In ihrem Büro hatte sie ihre nassen Sachen gegen eine Jogginghose und ein ausgebeultes T-Shirt aus ihrem Spind getauscht. Eins der Angebote von EcoEnergy an seine Mitarbeiter war ein hochmodernes Fitnesscenter mit Sporthalle und einem Swimmingpool von olympischen Ausmaßen. Aber Sabrina fand es immer ein wenig kontraproduktiv, in einer Halle zu joggen und wiederaufbereitete Luft einzuatmen.
Trotz der Sonne fühlte sich Sabrina deprimiert. Dwight Lansik war verschwunden. Da war sie sich völlig sicher. Und in Reaktor fünf wurde offenbar Abfall der Stufe zwei verarbeitet, ohne dass irgendjemand im Labor etwas davon wusste. Vielleicht hatte Lansik es gestattet, aber Sabrina bezweifelte, dass er es erlaubt hätte, ohne den Spülwassertank mit einzubeziehen. Und als wäre all das nicht schon schlimm genug gewesen, hatten ihr das Gewitter und dieser komische Sicherheitsmann noch den letzten Nerv geraubt. Wenigstens hatte das Fiasko sie ein wenig von der Sorge über ihren Vater abgelenkt.
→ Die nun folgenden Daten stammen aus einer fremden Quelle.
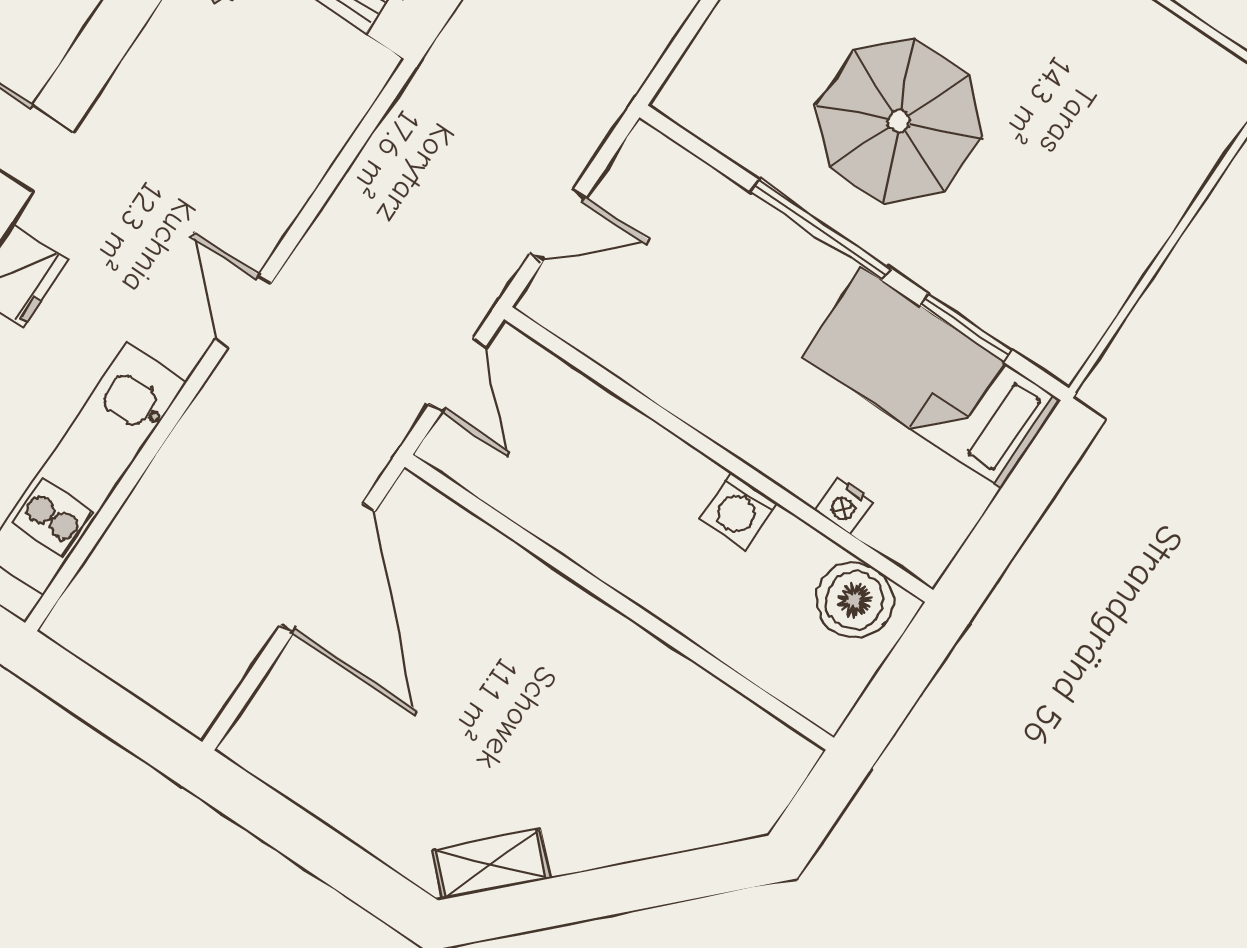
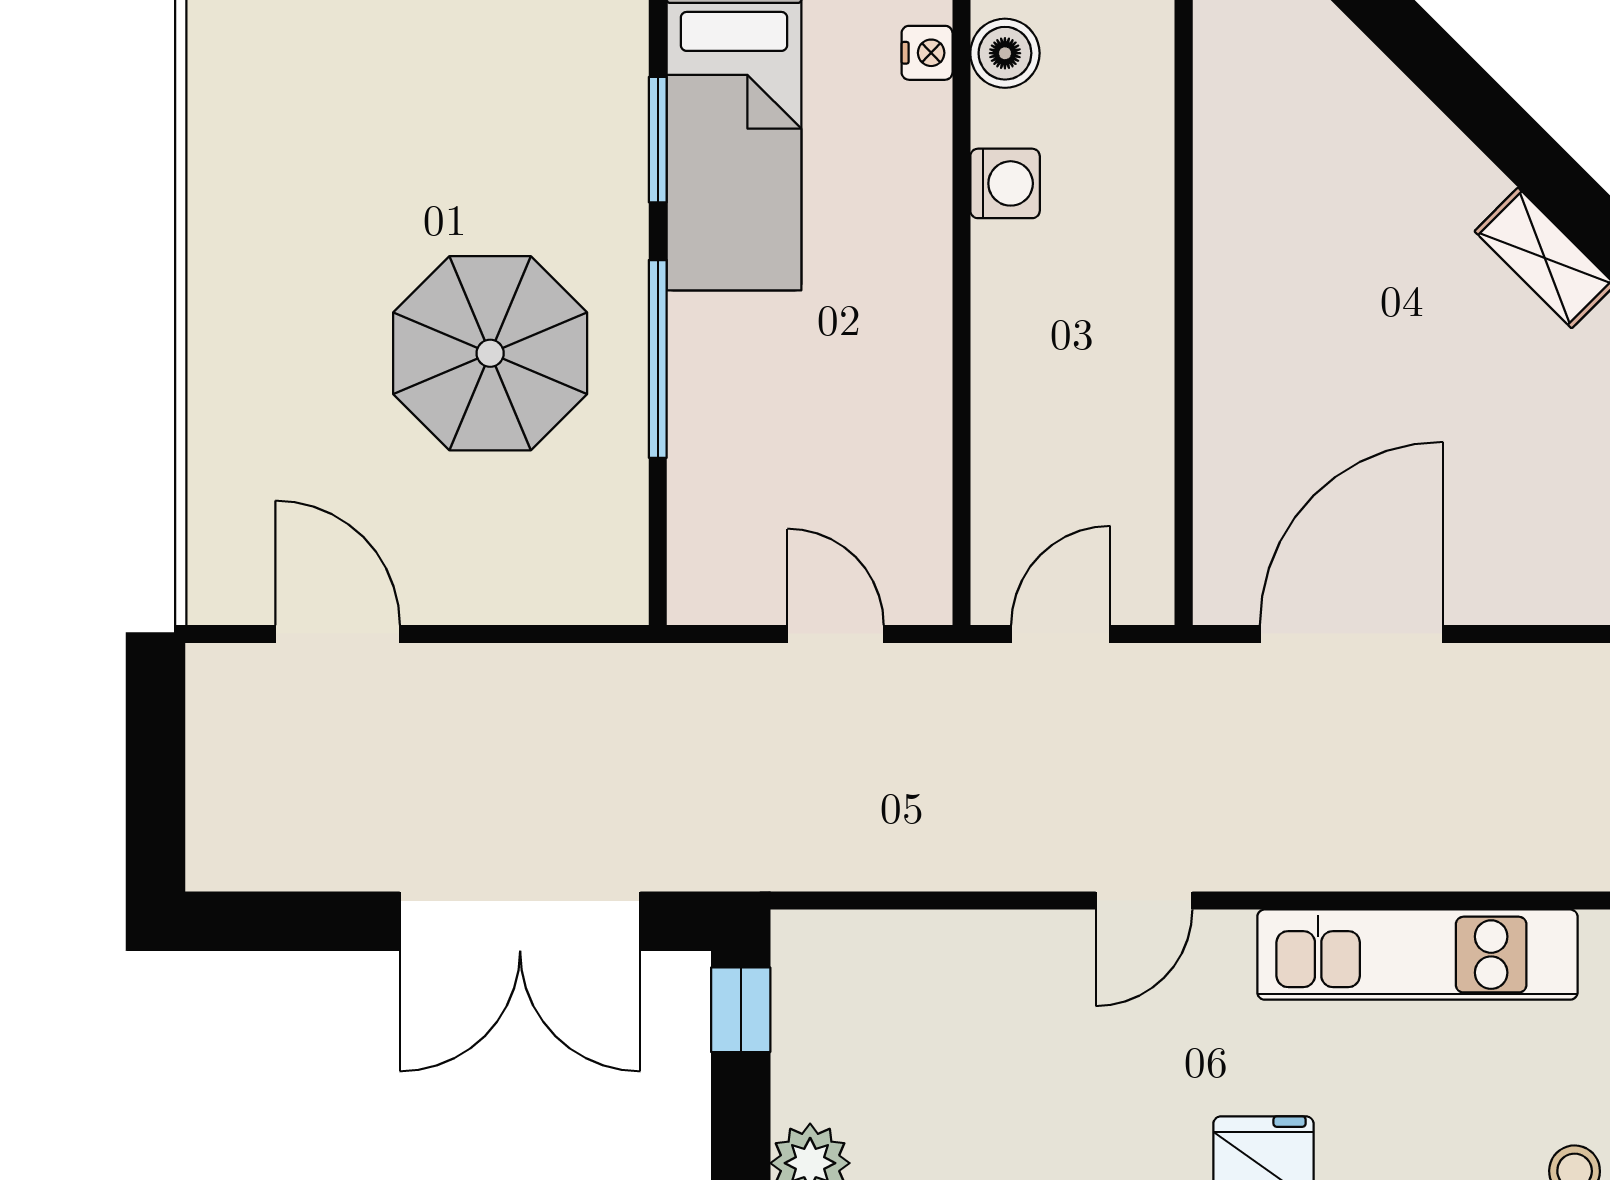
nightstand: (844, 506) -> (927, 53), moved
washing machine: (739, 510) -> (1005, 183), moved
boiler: (855, 600) -> (1005, 53), width x0.73, depth x0.73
Ohne den üblichen Kampf mit den Tanklastern wie während der Woche kam sie auf der holprigen zweispurigen Straße gut zurecht. Als die Windschutzscheibe wieder beschlug, ließ sie die Fenster nach unten. Sie sog die frische Luft ein, die nach Kiefern und feuchter Erde roch. Trotz der Sintflut war die Luft irgendwie leichter, nicht mehr die heiße, dicke Masse, die einen einhüllte wie ein feuchtes Badetuch.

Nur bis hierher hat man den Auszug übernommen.